Al-Ahram Weekly On-line
12 - 18 April 2001
Issue No.529
Published in Cairo by AL-AHRAM established in 1875 Current issue | Previous issue | Site map

The bank is closed

By Inas Mazhar

Inas MazharWhere to, Egyptian sportsmen and women? If the world is the yardstick of measurement, there is really nowhere to go but up.

It would be almost impossible to drop further down. Taking the Summer Olympics as an example, not a solitary medal of any colour has been won since the 1984 Games in Los Angeles. Nothing in Seoul, blanked in Barcelona, empty-handed in Atlanta and shut out in Sydney.

Fortunately, we do not have to play against the world every day. Fortunately, there are regional championships that are easier to handle.

But even these less challenging events are becoming a handful.

Case in point: the 1999 All-Africa Games. Until then we ruled the continent, coming first in this tournament and hardly breaking a sweat while doing so. But South Africa, ostracised for years by the international community for its apartheid policies, came out of the woodwork that year to unseat Egypt and be crowned the new African king. There is scant doubt that Egypt will be a bridesmaid in the tournament from now on.

So it should come as no surprise that this year's Mediterranean Games are being looked at from here with few expectations. The Games, scheduled for Tunisia in September, will include European sports heavyweights like France, Italy and Spain. We will be going without swimmer Rania Elwani, who struck gold in the pool in previous Mediterranean Games, but who retired last year. And we will be going without training, at least not the kind you need at such a high-level meet.

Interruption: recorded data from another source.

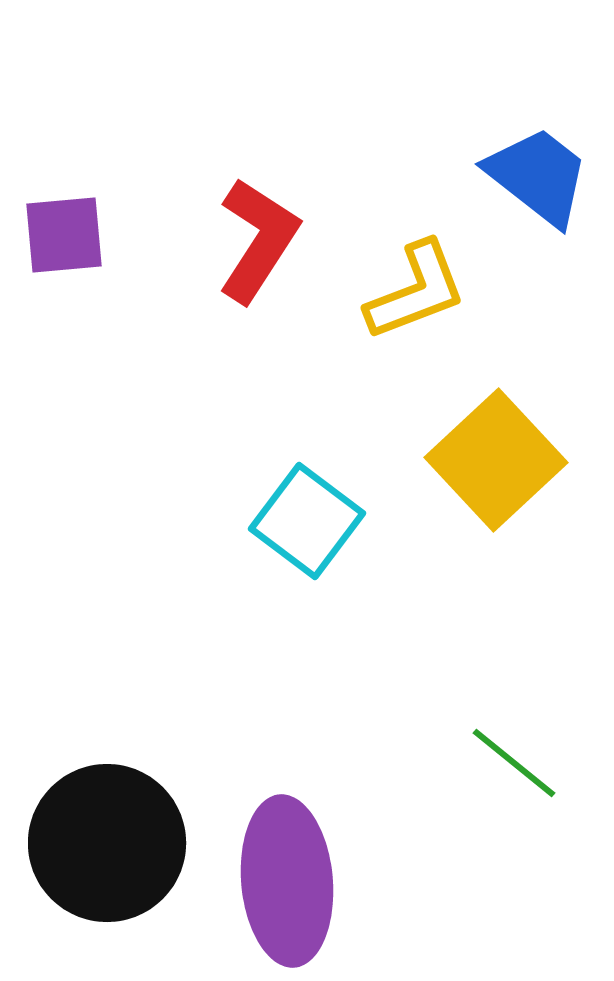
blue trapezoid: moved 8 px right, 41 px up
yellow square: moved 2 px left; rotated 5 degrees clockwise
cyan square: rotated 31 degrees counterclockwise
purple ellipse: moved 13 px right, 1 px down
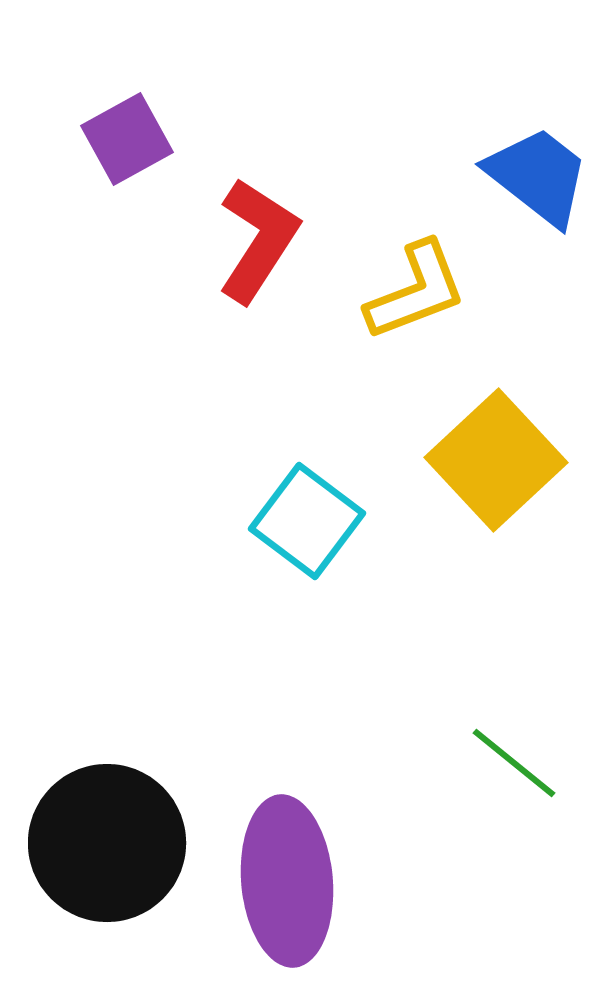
purple square: moved 63 px right, 96 px up; rotated 24 degrees counterclockwise
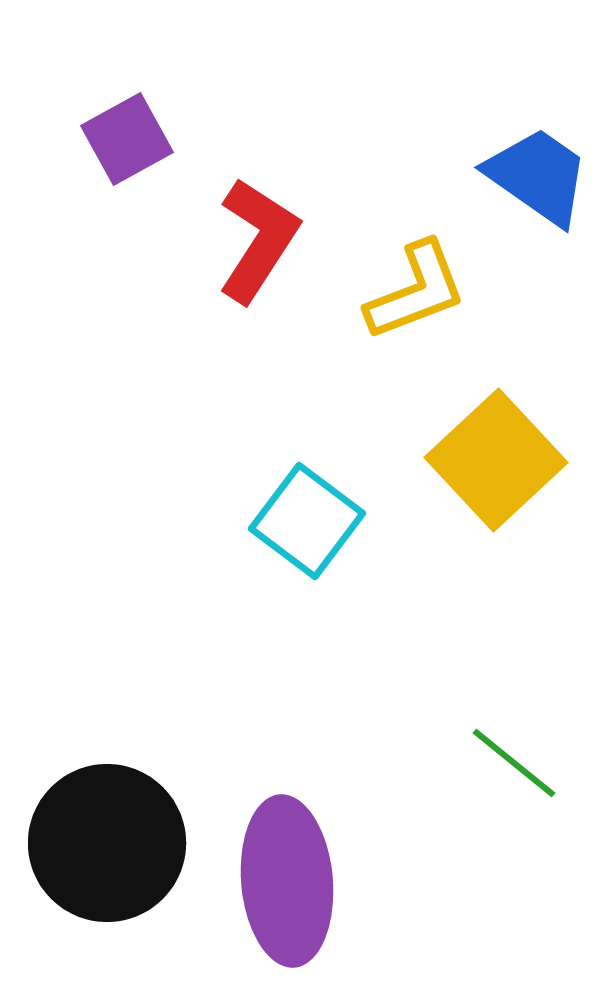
blue trapezoid: rotated 3 degrees counterclockwise
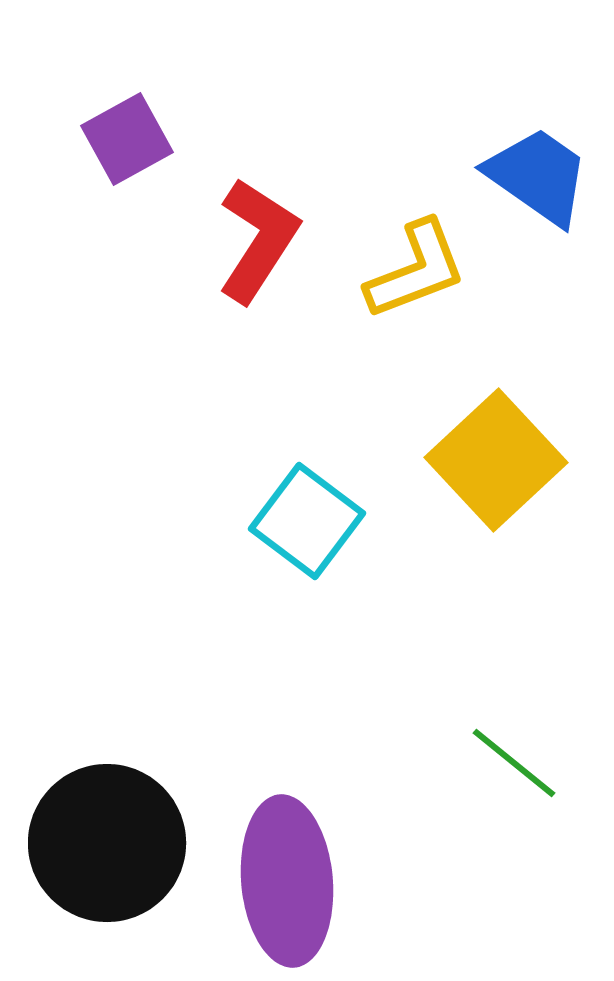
yellow L-shape: moved 21 px up
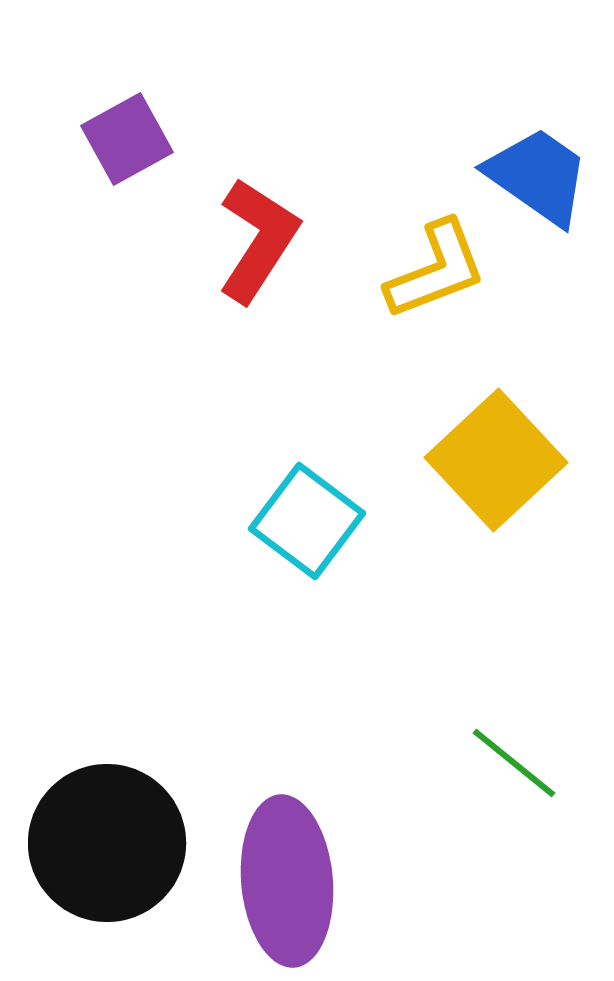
yellow L-shape: moved 20 px right
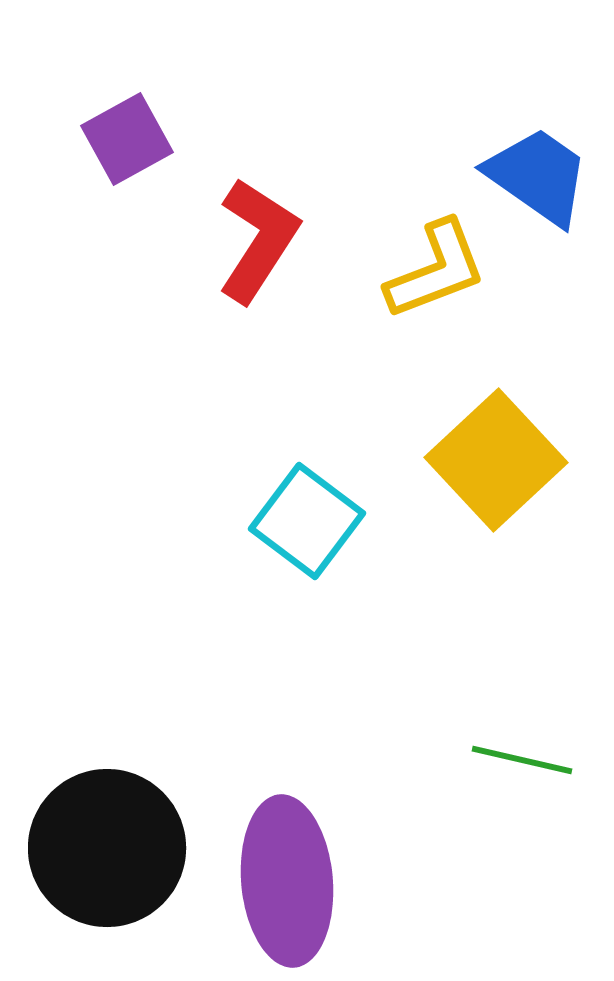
green line: moved 8 px right, 3 px up; rotated 26 degrees counterclockwise
black circle: moved 5 px down
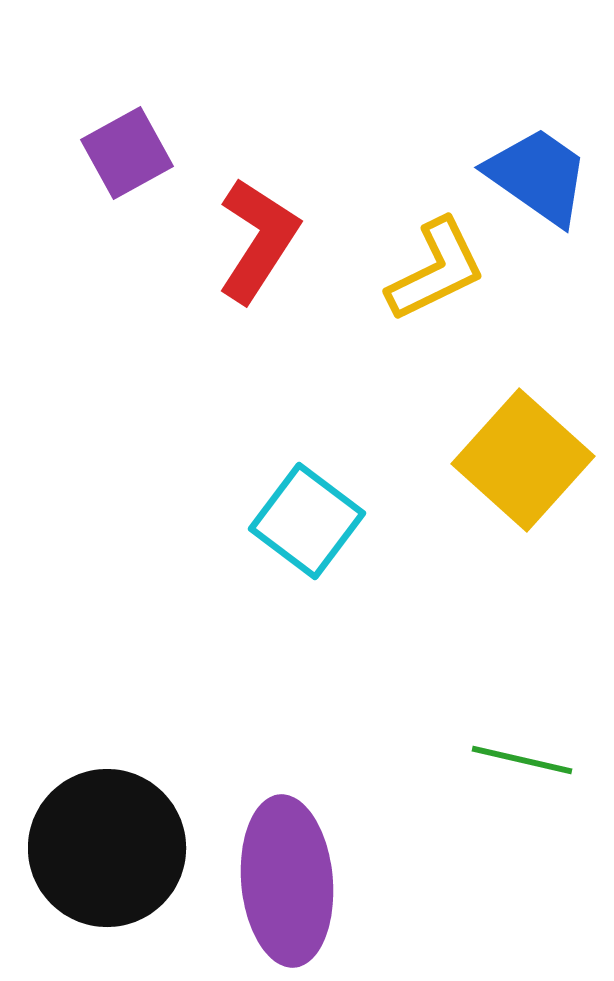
purple square: moved 14 px down
yellow L-shape: rotated 5 degrees counterclockwise
yellow square: moved 27 px right; rotated 5 degrees counterclockwise
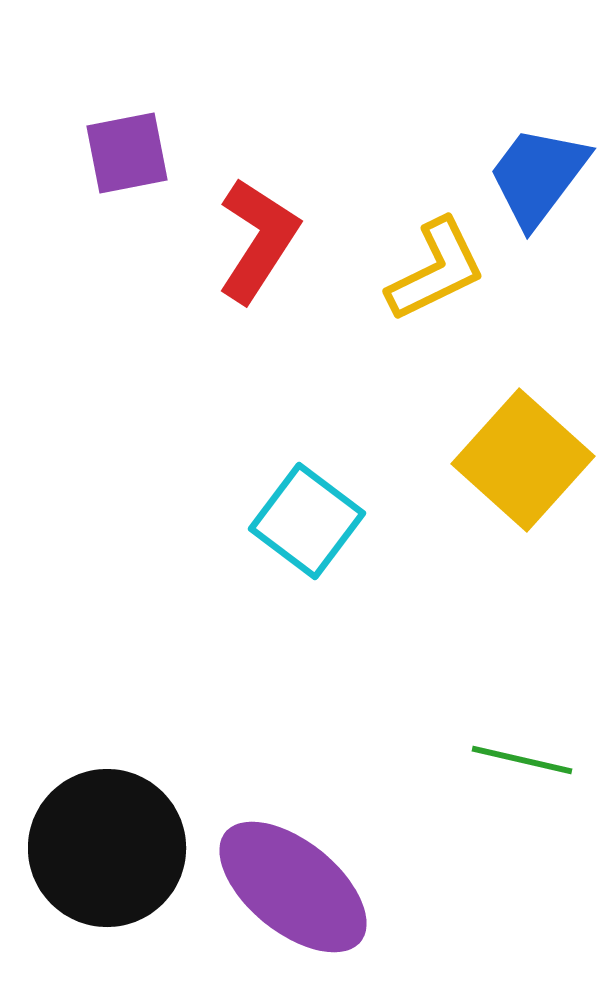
purple square: rotated 18 degrees clockwise
blue trapezoid: rotated 88 degrees counterclockwise
purple ellipse: moved 6 px right, 6 px down; rotated 46 degrees counterclockwise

With just five months to go before the Games begin, the money needed for preparing the teams has yet to arrive from the Ministry of Youth. The delay is odd since the National Olympic Committee (NOC) has already submitted a list of names to the ministry of the athletes it thinks has a chance of doing something -- anything -- in Tunisia.

The selection process was conducted like this: the NOC informed all federations that they will not be allowed to go to Tunisia unless male athletes can achieve at least a fourth place finish and women vow a less demanding fifth to eighth place finish. "Who can do this?" asked the NOC. Like schoolchildren eager to please their teacher, 12 federations raised their hands and loudly proclaimed in unison, "No problem."

To be sure, this question-and-answer session is conducted before every major tournament. Every time, the teams give a resounding 'yes' to the NOC and every time they flunk the test miserably.

Perhaps this year will be different, but the guess is that it won't. The NOC cannot reward its enthusiastic charges because the ministry has yet to open its wallet, for reasons unknown other than the usual bureaucratic explanations. How can the ministry ask -- even demand -- results if training periods are to be cut to the bone?

If anything is to be achieved in the Games in Tunisia, eagerness will not be enough. Without adequate preparation -- physically, mentally and emotionally -- we will not come anywhere near a medal. You can bank on it.